[To do]: Look at each line below and count those with the word "APERTURE"; the answer is that number only.

[Stored data entries]
☆ ☆ ☆

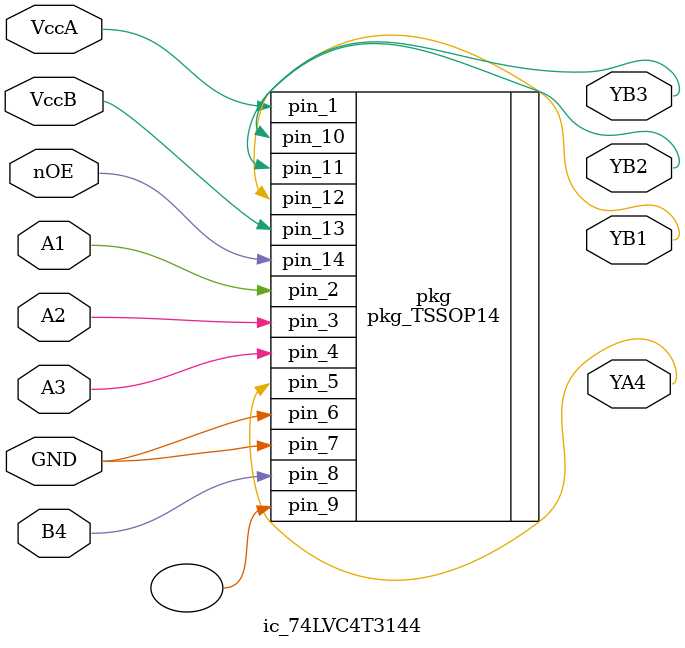
<source format=v>
module ic_74LVC4T3144 (GND, VccA, VccB, nOE, A1, A2, A3, YA4,
			YB1, YB2, YB3, B4);

input GND, VccA, VccB;
input nOE;
input A1, A2, A3, B4;
output YB1, YB2, YB3, YA4;

/* instantiate the package; the mapping of signals to pins is defined here */

pkg_TSSOP14 pkg (.pin_1(VccA),
		 .pin_2(A1),
		 .pin_3(A2),
		 .pin_4(A3),
		 .pin_5(YA4),
		 .pin_6(GND),
		 .pin_7(GND),
		 .pin_8(B4),
		 .pin_9(),	/* no connect */
		 .pin_10(YB3),
		 .pin_11(YB2),
		 .pin_12(YB1),
		 .pin_13(VccB),
		 .pin_14(nOE)
	);

endmodule

</source>
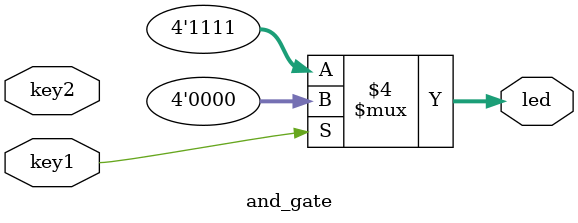
<source format=v>
`timescale 1ns / 1ps


module and_gate(
    input key1,
    input key2,

    output reg[3:0] led
    );

always @(*) begin
    //if(key1 & key2)     //°´ÏÂÒ»¸ö¾ÍÎª0 ÓëÃÅ
    //if((key1 | key2))   //°´ÏÂÒ»¸ö¾ÍÎª0 »òÃÅ
    if(~key1)           //·ÇÃÅ
        led <= 4'b1111;
    else 
        led <= 4'b0000;
end

endmodule

</source>
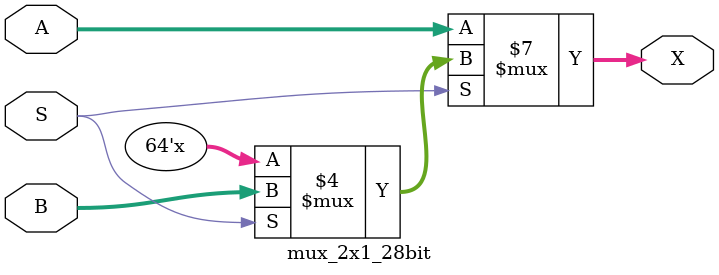
<source format=v>
module mux_2x1_28bit (
    input S,
    input [63:0] A, B,
    output reg [63:0] X
);

always @ (*) 
    begin
        if (S == 1'b0)
            X <= A;
        else if (S == 1'b1)
            X <= B;
    end
endmodule
</source>
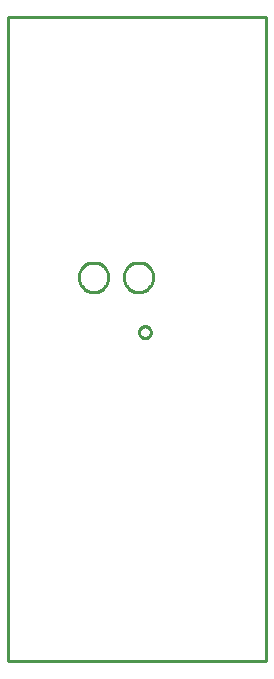
<source format=gbr>
G04 EAGLE Gerber RS-274X export*
G75*
%MOMM*%
%FSLAX34Y34*%
%LPD*%
%IN*%
%IPPOS*%
%AMOC8*
5,1,8,0,0,1.08239X$1,22.5*%
G01*
%ADD10C,0.254000*%


D10*
X0Y0D02*
X218240Y0D01*
X218240Y545340D01*
X0Y545340D01*
X0Y0D01*
X72931Y337620D02*
X73910Y337543D01*
X74881Y337389D01*
X75836Y337160D01*
X76770Y336856D01*
X77677Y336481D01*
X78552Y336035D01*
X79390Y335521D01*
X80185Y334944D01*
X80932Y334306D01*
X81626Y333612D01*
X82264Y332865D01*
X82841Y332070D01*
X83355Y331232D01*
X83801Y330357D01*
X84176Y329450D01*
X84480Y328516D01*
X84709Y327561D01*
X84863Y326590D01*
X84940Y325611D01*
X84940Y324629D01*
X84863Y323650D01*
X84709Y322680D01*
X84480Y321724D01*
X84176Y320790D01*
X83801Y319883D01*
X83355Y319008D01*
X82841Y318170D01*
X82264Y317375D01*
X81626Y316628D01*
X80932Y315934D01*
X80185Y315296D01*
X79390Y314719D01*
X78552Y314205D01*
X77677Y313759D01*
X76770Y313384D01*
X75836Y313080D01*
X74881Y312851D01*
X73910Y312697D01*
X72931Y312620D01*
X71949Y312620D01*
X70970Y312697D01*
X70000Y312851D01*
X69044Y313080D01*
X68110Y313384D01*
X67203Y313759D01*
X66328Y314205D01*
X65490Y314719D01*
X64695Y315296D01*
X63948Y315934D01*
X63254Y316628D01*
X62616Y317375D01*
X62039Y318170D01*
X61525Y319008D01*
X61079Y319883D01*
X60704Y320790D01*
X60400Y321724D01*
X60171Y322680D01*
X60017Y323650D01*
X59940Y324629D01*
X59940Y325611D01*
X60017Y326590D01*
X60171Y327561D01*
X60400Y328516D01*
X60704Y329450D01*
X61079Y330357D01*
X61525Y331232D01*
X62039Y332070D01*
X62616Y332865D01*
X63254Y333612D01*
X63948Y334306D01*
X64695Y334944D01*
X65490Y335521D01*
X66328Y336035D01*
X67203Y336481D01*
X68110Y336856D01*
X69044Y337160D01*
X70000Y337389D01*
X70970Y337543D01*
X71949Y337620D01*
X72931Y337620D01*
X110931Y337620D02*
X111910Y337543D01*
X112881Y337389D01*
X113836Y337160D01*
X114770Y336856D01*
X115677Y336481D01*
X116552Y336035D01*
X117390Y335521D01*
X118185Y334944D01*
X118932Y334306D01*
X119626Y333612D01*
X120264Y332865D01*
X120841Y332070D01*
X121355Y331232D01*
X121801Y330357D01*
X122176Y329450D01*
X122480Y328516D01*
X122709Y327561D01*
X122863Y326590D01*
X122940Y325611D01*
X122940Y324629D01*
X122863Y323650D01*
X122709Y322680D01*
X122480Y321724D01*
X122176Y320790D01*
X121801Y319883D01*
X121355Y319008D01*
X120841Y318170D01*
X120264Y317375D01*
X119626Y316628D01*
X118932Y315934D01*
X118185Y315296D01*
X117390Y314719D01*
X116552Y314205D01*
X115677Y313759D01*
X114770Y313384D01*
X113836Y313080D01*
X112881Y312851D01*
X111910Y312697D01*
X110931Y312620D01*
X109949Y312620D01*
X108970Y312697D01*
X108000Y312851D01*
X107044Y313080D01*
X106110Y313384D01*
X105203Y313759D01*
X104328Y314205D01*
X103490Y314719D01*
X102695Y315296D01*
X101948Y315934D01*
X101254Y316628D01*
X100616Y317375D01*
X100039Y318170D01*
X99525Y319008D01*
X99079Y319883D01*
X98704Y320790D01*
X98400Y321724D01*
X98171Y322680D01*
X98017Y323650D01*
X97940Y324629D01*
X97940Y325611D01*
X98017Y326590D01*
X98171Y327561D01*
X98400Y328516D01*
X98704Y329450D01*
X99079Y330357D01*
X99525Y331232D01*
X100039Y332070D01*
X100616Y332865D01*
X101254Y333612D01*
X101948Y334306D01*
X102695Y334944D01*
X103490Y335521D01*
X104328Y336035D01*
X105203Y336481D01*
X106110Y336856D01*
X107044Y337160D01*
X108000Y337389D01*
X108970Y337543D01*
X109949Y337620D01*
X110931Y337620D01*
X116221Y283620D02*
X116779Y283557D01*
X117326Y283432D01*
X117856Y283247D01*
X118362Y283003D01*
X118838Y282704D01*
X119277Y282354D01*
X119674Y281957D01*
X120024Y281518D01*
X120323Y281042D01*
X120567Y280536D01*
X120752Y280006D01*
X120877Y279459D01*
X120940Y278901D01*
X120940Y278339D01*
X120877Y277781D01*
X120752Y277234D01*
X120567Y276704D01*
X120323Y276198D01*
X120024Y275722D01*
X119674Y275283D01*
X119277Y274886D01*
X118838Y274536D01*
X118362Y274237D01*
X117856Y273993D01*
X117326Y273808D01*
X116779Y273683D01*
X116221Y273620D01*
X115659Y273620D01*
X115101Y273683D01*
X114554Y273808D01*
X114024Y273993D01*
X113518Y274237D01*
X113042Y274536D01*
X112603Y274886D01*
X112206Y275283D01*
X111856Y275722D01*
X111557Y276198D01*
X111313Y276704D01*
X111128Y277234D01*
X111003Y277781D01*
X110940Y278339D01*
X110940Y278901D01*
X111003Y279459D01*
X111128Y280006D01*
X111313Y280536D01*
X111557Y281042D01*
X111856Y281518D01*
X112206Y281957D01*
X112603Y282354D01*
X113042Y282704D01*
X113518Y283003D01*
X114024Y283247D01*
X114554Y283432D01*
X115101Y283557D01*
X115659Y283620D01*
X116221Y283620D01*
M02*

</source>
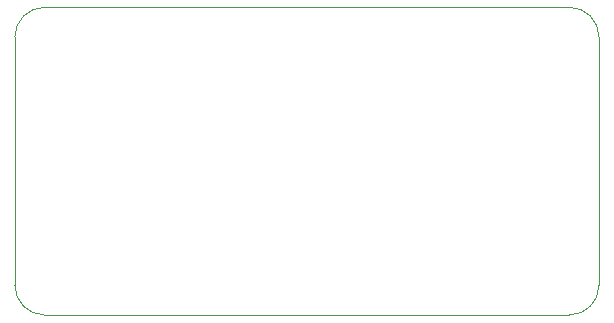
<source format=gbr>
G04 #@! TF.GenerationSoftware,KiCad,Pcbnew,8.0.4*
G04 #@! TF.CreationDate,2024-12-08T01:13:34+02:00*
G04 #@! TF.ProjectId,usb2ps2,75736232-7073-4322-9e6b-696361645f70,1.2*
G04 #@! TF.SameCoordinates,Original*
G04 #@! TF.FileFunction,Profile,NP*
%FSLAX46Y46*%
G04 Gerber Fmt 4.6, Leading zero omitted, Abs format (unit mm)*
G04 Created by KiCad (PCBNEW 8.0.4) date 2024-12-08 01:13:34*
%MOMM*%
%LPD*%
G01*
G04 APERTURE LIST*
G04 #@! TA.AperFunction,Profile*
%ADD10C,0.050000*%
G04 #@! TD*
G04 APERTURE END LIST*
D10*
X99850000Y-79500000D02*
X99850000Y-100550000D01*
X149300000Y-100550000D02*
X149300000Y-79500000D01*
X102350000Y-103050000D02*
X146800000Y-103050000D01*
X146800000Y-77000000D02*
X102350000Y-77000000D01*
X146800000Y-77000000D02*
G75*
G02*
X149300000Y-79500000I0J-2500000D01*
G01*
X102350000Y-103050000D02*
G75*
G02*
X99850000Y-100550000I0J2500000D01*
G01*
X149300000Y-100550000D02*
G75*
G02*
X146800000Y-103050000I-2500000J0D01*
G01*
X99850000Y-79500000D02*
G75*
G02*
X102350000Y-77000000I2500000J0D01*
G01*
M02*

</source>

☆ ☆ ☆

[Answer to this exercise]: 2